When I think about the mistakes I’ve made, the unkind words I’ve spoken, the opportunities I’ve let slip by, the unhealthy mindsets I’ve fostered — it makes me want to hang my head in shame.
On too many occasions, I have not acted as my best self, the self I want to be. The self I know I’m capable of being. On too many occasions, I have accepted mediocre, I’ve stood by when I should have acted, I’ve said “no” to life when I could have said “yes.”
If there is any grace in this humbling admission, it’s the knowledge that I’m not alone. Failing to live up to expectations, our own or that of others, is part of the human condition. We are flawed, every single one of us. And as hard as we may try to be our “best selves,” we will never reach that goal.

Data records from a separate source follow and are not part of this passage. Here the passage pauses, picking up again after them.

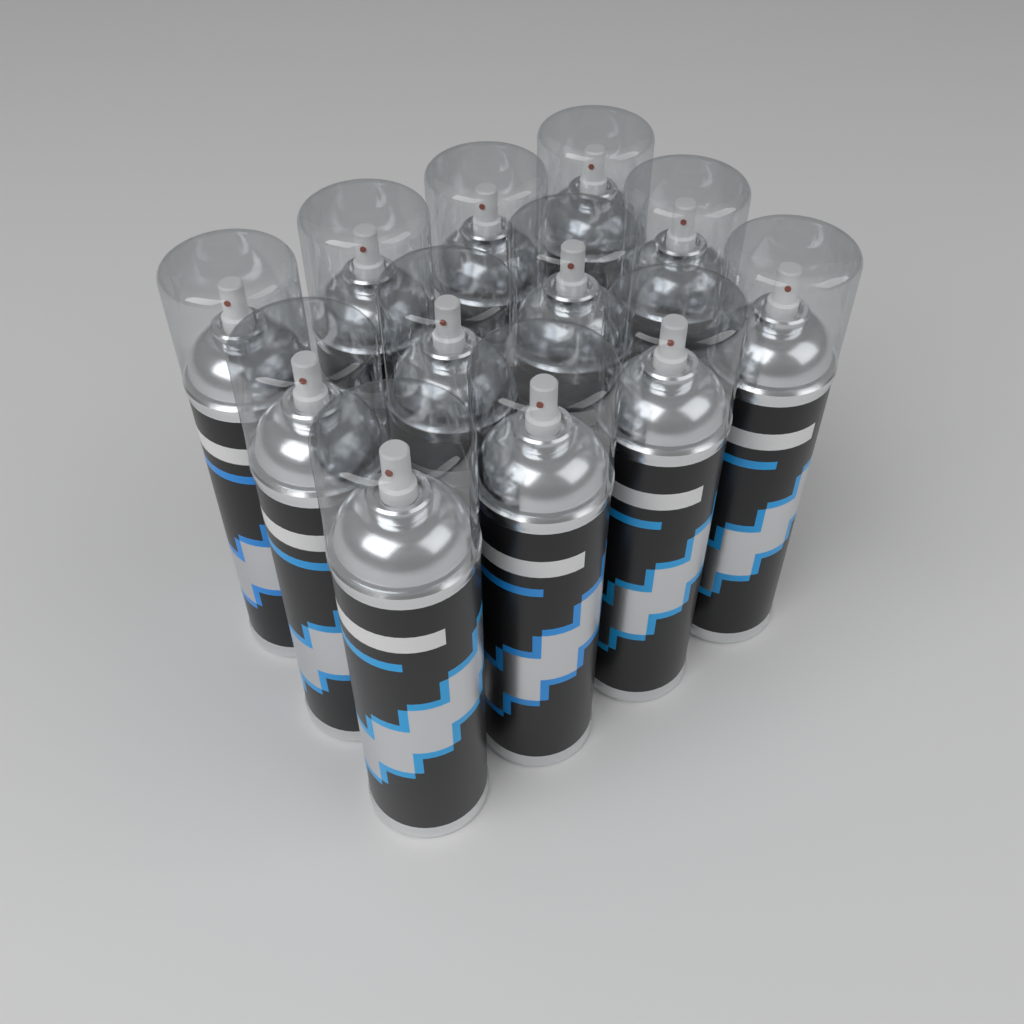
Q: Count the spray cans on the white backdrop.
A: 12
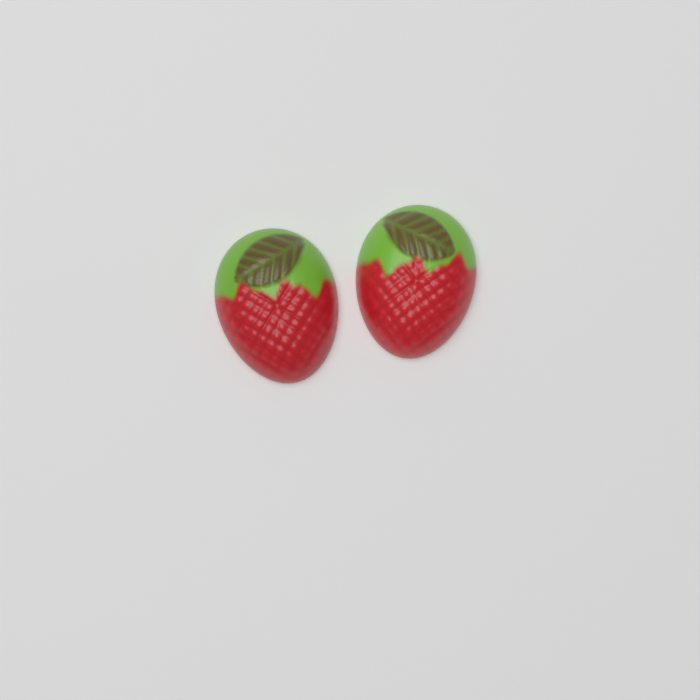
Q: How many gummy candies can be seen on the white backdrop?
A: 2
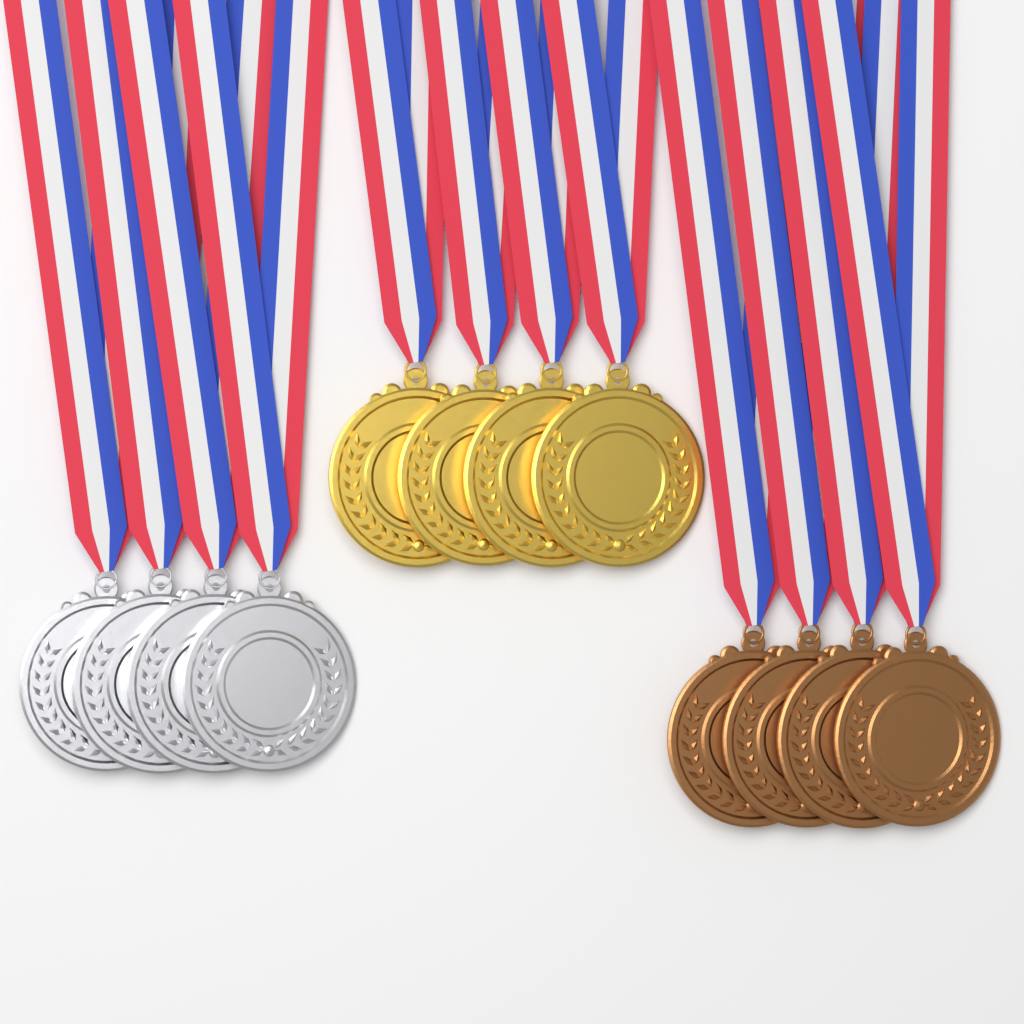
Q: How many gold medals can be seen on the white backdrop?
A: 4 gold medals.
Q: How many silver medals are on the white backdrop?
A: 4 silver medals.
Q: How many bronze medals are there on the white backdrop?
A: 4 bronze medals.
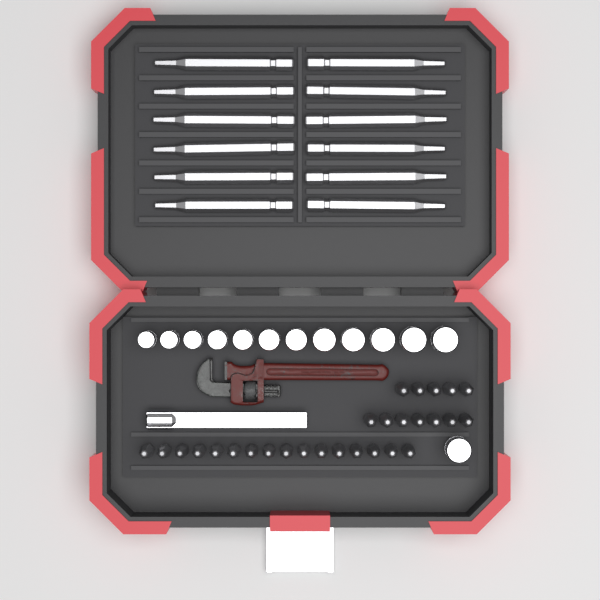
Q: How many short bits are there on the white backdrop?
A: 28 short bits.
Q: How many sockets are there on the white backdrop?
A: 13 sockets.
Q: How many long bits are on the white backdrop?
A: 12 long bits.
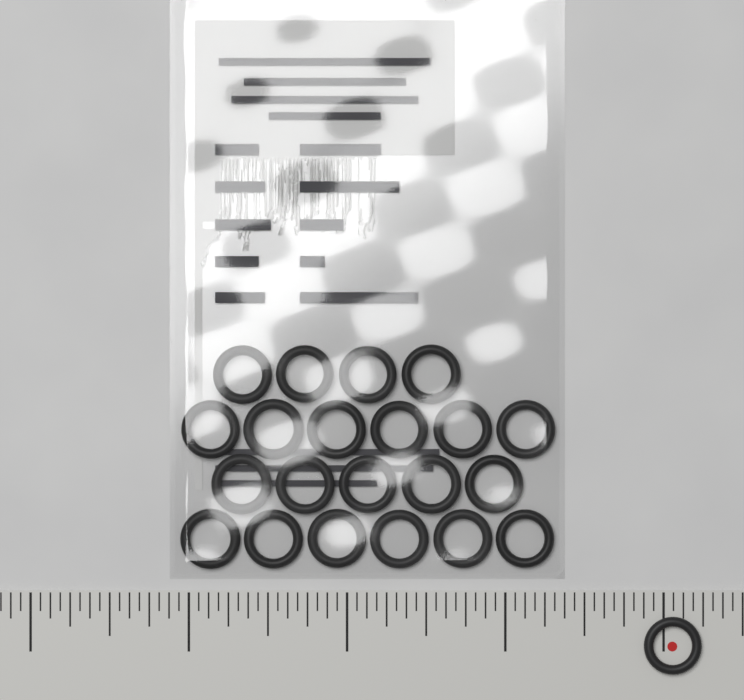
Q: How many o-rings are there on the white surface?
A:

We will never reach it because our best self is a work in progress. It will be until the day we die.
But . . . we can be a “better self.” We can define the best self we want to be and strive daily to come as close to that as possible. Yes, we will forget. We will falter. We will fail at times. However, as long as we keep trying to be better, we are doing our best.

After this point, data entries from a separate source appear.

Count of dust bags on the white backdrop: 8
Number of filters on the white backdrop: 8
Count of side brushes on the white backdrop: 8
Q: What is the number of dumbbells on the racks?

I believe without our mistakes and failures, we can’t come close to becoming our best selves. Without them, we don’t know where and how to improve. We may be inspired to set lofty goals, but it’s the mistakes along the way that show us the next step we need to take.
Failure may be humbling, but it is a teacher. If you shift your perspective just a bit, maybe you’ll even see your lapses as a gift. I love what thought leader and author Marianne Williamson says about failure and being a better person:
The new midlife is where you realize that even your failures make you more beautiful and are turned spiritually into success if you became a better person because of them. You became a more humble person. You became a more merciful and compassionate person.

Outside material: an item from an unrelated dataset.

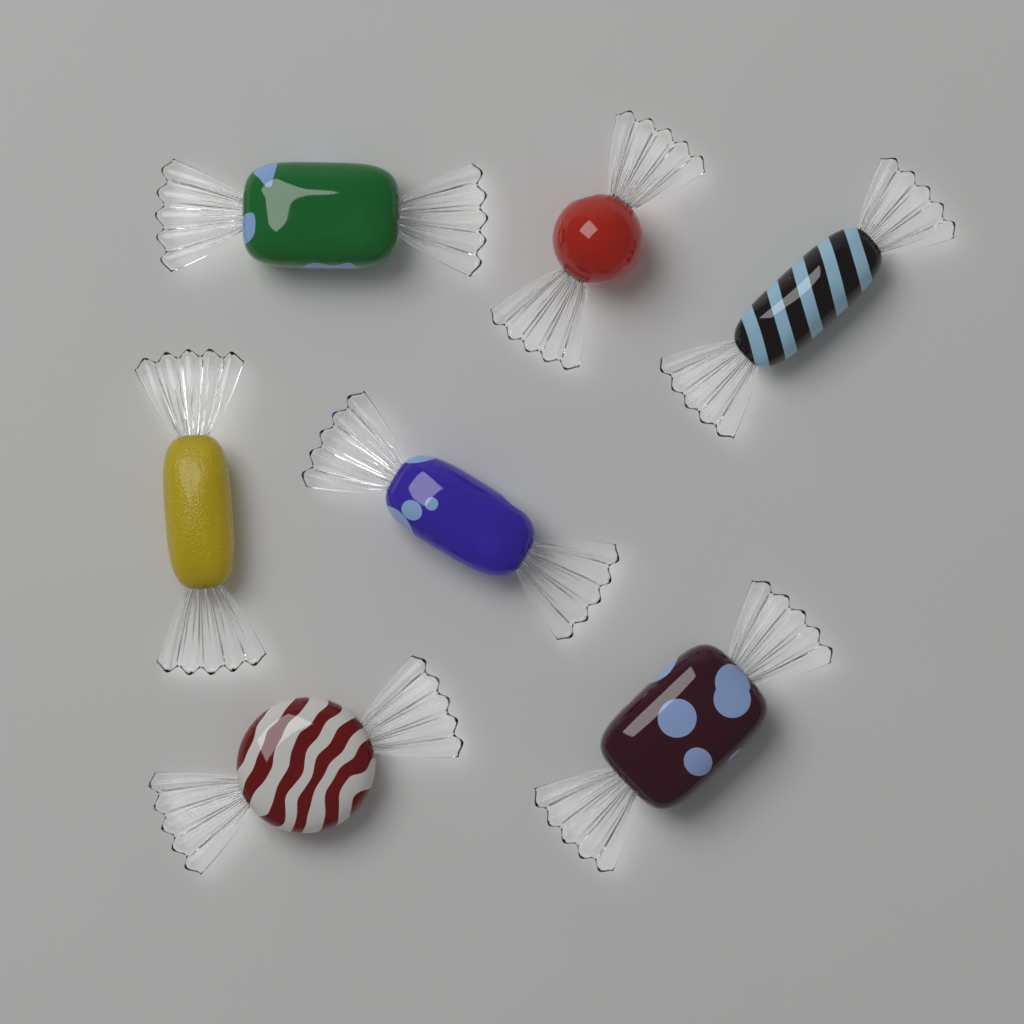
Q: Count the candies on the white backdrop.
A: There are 7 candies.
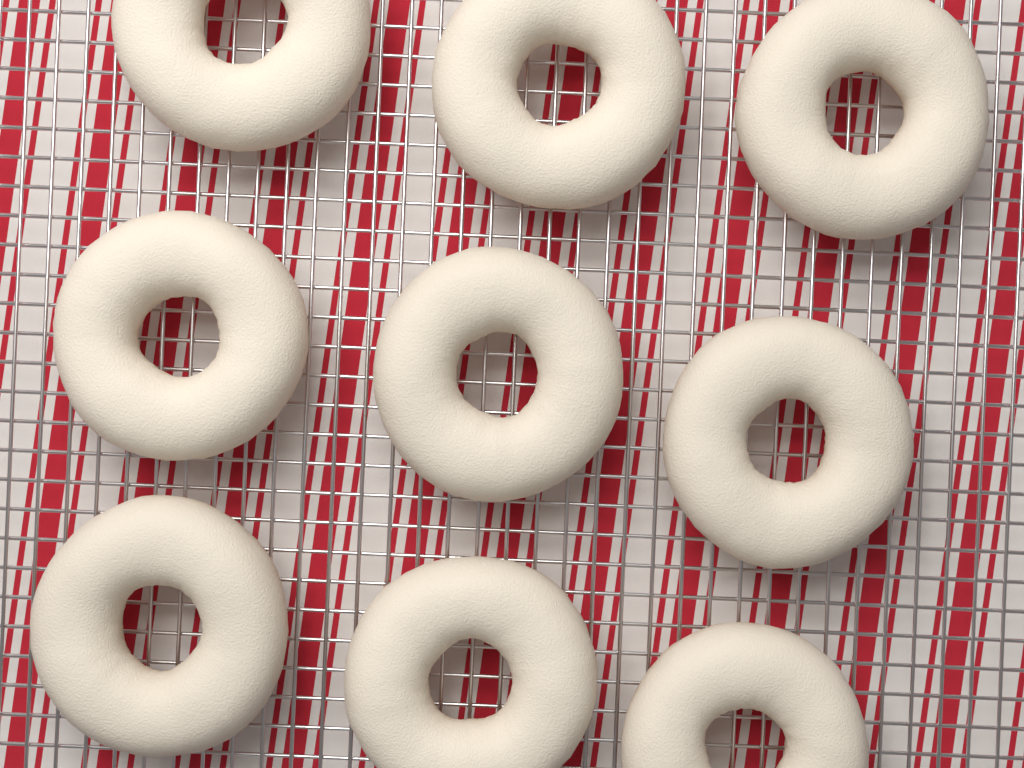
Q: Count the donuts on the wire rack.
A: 9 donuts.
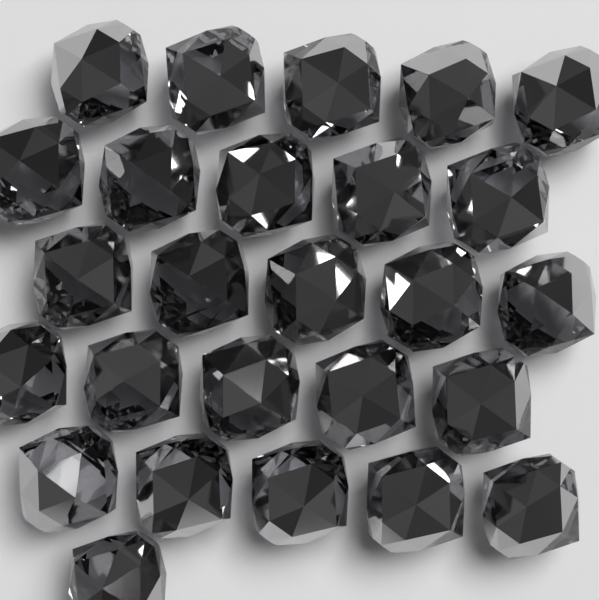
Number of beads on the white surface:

That has certainly been true for me. In my young adult years, I did everything possible to hide my failures and flaws. I had a hard time facing my negative qualities and admitting, “Yep, you belong to me.” With every passing year, you gain acceptance that perfection is an impossible goal and a waste of time. You learn to forgive yourself and can more easily move on. You learn to extract the valuable nuggets from your blunders before you run away from them with your head down and eyes averted. You learn that being a better person means embracing your strengths and weaknesses.
I want to be a better person, and I believe you do as well. Let’s work together to accept the inevitability of mistakes, flaws, and setbacks, while continuing to move toward the best self we all desire to be.